Every battle is a story. It starts with a swagger, builds power through dramatic tension, and closes with an exclamation point — a statement that the warrior is done, for now.
In the world of competitive break-dancing, the story’s told in 45 to 90 seconds. One night last weekend, 84 dancers organized into two-person crews sweated out their stories at the Cirque Events Center. Before them, 24 others competed in the street-dance technique known as poppin’, demonstrating their prowess in the rapid, robotic moves of that style.
The Mighty Four International B-Boy/B-Girl Competition (the "B" stands for "break") was the culminating event in the sixth-anniversary celebration of 206 Zulu, the Seattle chapter of the international hip-hop organization Universal Zulu Nation. The competitors were multi-racial, female and male. They battled for respect and for money: $500 in the poppin’ contest and $2,000 in the two-on-two.
Universal Zulu Nation was established by hip-hop pioneer Afrika Bambaataa in the mid-1970s as a means of bringing together oppressed peoples, particularly of African ancestry. Its outreach today is worldwide and multiethnic, and its mission is to empower youth through a practice of hip-hop and to create positive change in communities through knowledge and education. Zulu Nation members break-dance, deejay, emcee, write graffiti, and educate, write, and mobilize people to support community development and political uplift through and around hip-hop.
The Seattle chapter formed in 2004. “The significance of having a Seattle chapter was that it was able to help unify different camps and crews,” says deejay and community organizer King Khazm, who leads 206 Zulu.
Seattle’s hip-hop community is small but highly diverse. Participants practice, perform, and teach hip-hop’s arts at a variety of venues including community centers, churches, schools, and all-ages and 21-and-over clubs. Often, participants would work alone and not interact with the larger community. “People started to see the importance of collectivity and being able to support each other on a larger level,” says Khazm. “It was just something that was needed, not just for the hip-hop community but for the youth who need something positive to go towards.”

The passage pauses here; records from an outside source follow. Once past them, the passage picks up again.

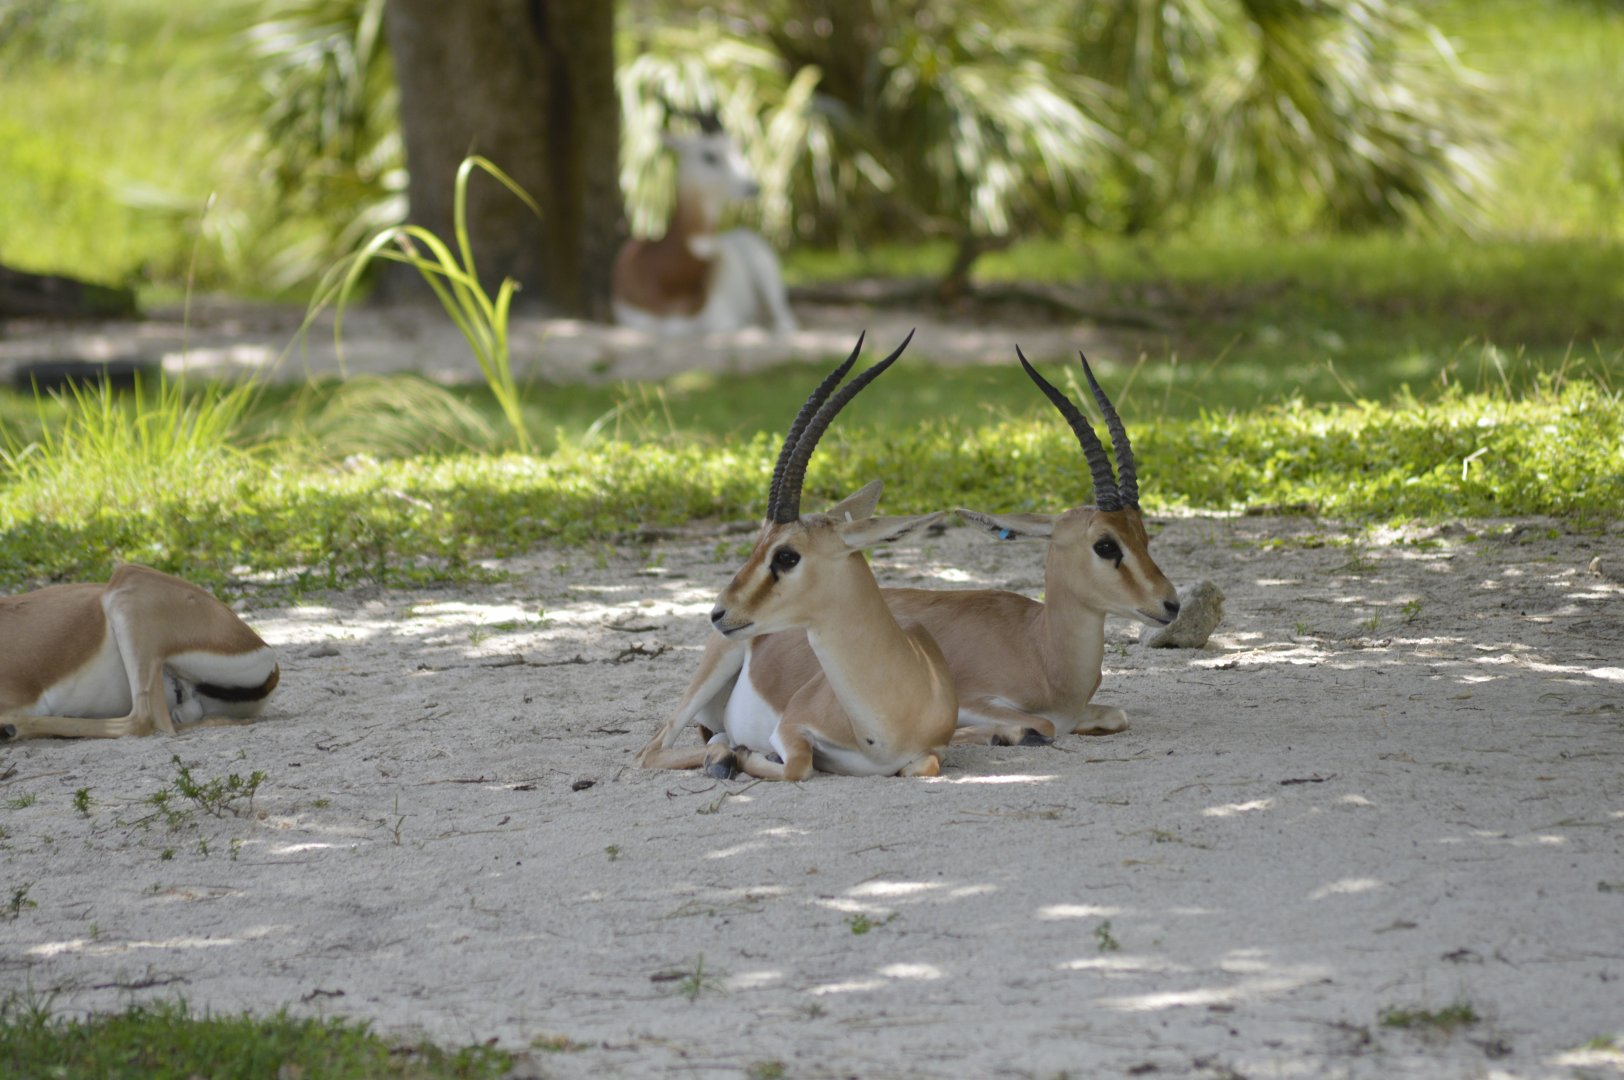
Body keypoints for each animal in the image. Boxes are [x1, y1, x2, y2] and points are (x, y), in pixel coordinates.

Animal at [611, 108, 798, 335]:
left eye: (738, 150)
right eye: (709, 156)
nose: (753, 187)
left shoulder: (723, 320)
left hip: (765, 270)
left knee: (785, 319)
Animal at [637, 332, 957, 780]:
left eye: (787, 556)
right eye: (759, 541)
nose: (719, 612)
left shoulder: (930, 753)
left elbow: (923, 765)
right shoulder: (790, 728)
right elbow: (798, 766)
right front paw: (747, 755)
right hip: (716, 663)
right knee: (652, 749)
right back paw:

The chapter now supports a radio show, a variety of educational events, and shows featuring hip-hop’s core elements: b-boying and b-girling, deejaying, emceeing, and graffiti writing. Its anniversary celebration included a hip-hop education summit for youth, a live graffiti writing expo, deejay and musical performances, and tributes to hip-hop heroes, including James “TalkSick” Sullivan, a 206 Zulu member who died in October after contracting swine flu and pneumonia. Attendees ranged from toddlers scribbling Crayola ink onto butcher block paper to 60-year-olds feeling hip-hop’s positive vibe for the first time.
Love and peace may contradict more popular perceptions of hip-hop focused on commercial rap music that glorifies consumerism, hyper-sexualizes women, and advocates violence. Zulu’s goal is to counteract that form of hip-hop. Many of Seattle’s current hip-hop community leaders grew up in the 1980s and 1990s, and recall break-dancing after school at Westlake Center, writing graffiti in empty spaces, and rapping at the Pike Place Market. Many were inner-city youth who found in hip-hop an escape from potential trouble and a mission for their life.
One b-boy — Marcus Sharpe, who goes by Fidget — for instance studied salsa, tango and a variety of other dances at Ewajo Dance Centre in the Central Area before embracing hip-hop at age 12. He and two other teens founded their b-boy crew, Fraggle Rock, at age 15, and now operate a record label, video production company, entertainment company, and clothing line. Three of Seattle's approximately half-dozen competitive b-girls — Anna Beth Nagy (Naj), Colleen Ross (Bean), and Mary Lee Nagy (Lee) — are among the crew’s seven Seattle members. Naj and Bean have competed in international competitions and Naj now travels regularly with the crew to national competitions.
“I turned to b-boying after I’d tried out every other dance,” says Fidget, “all in an effort to find myself.”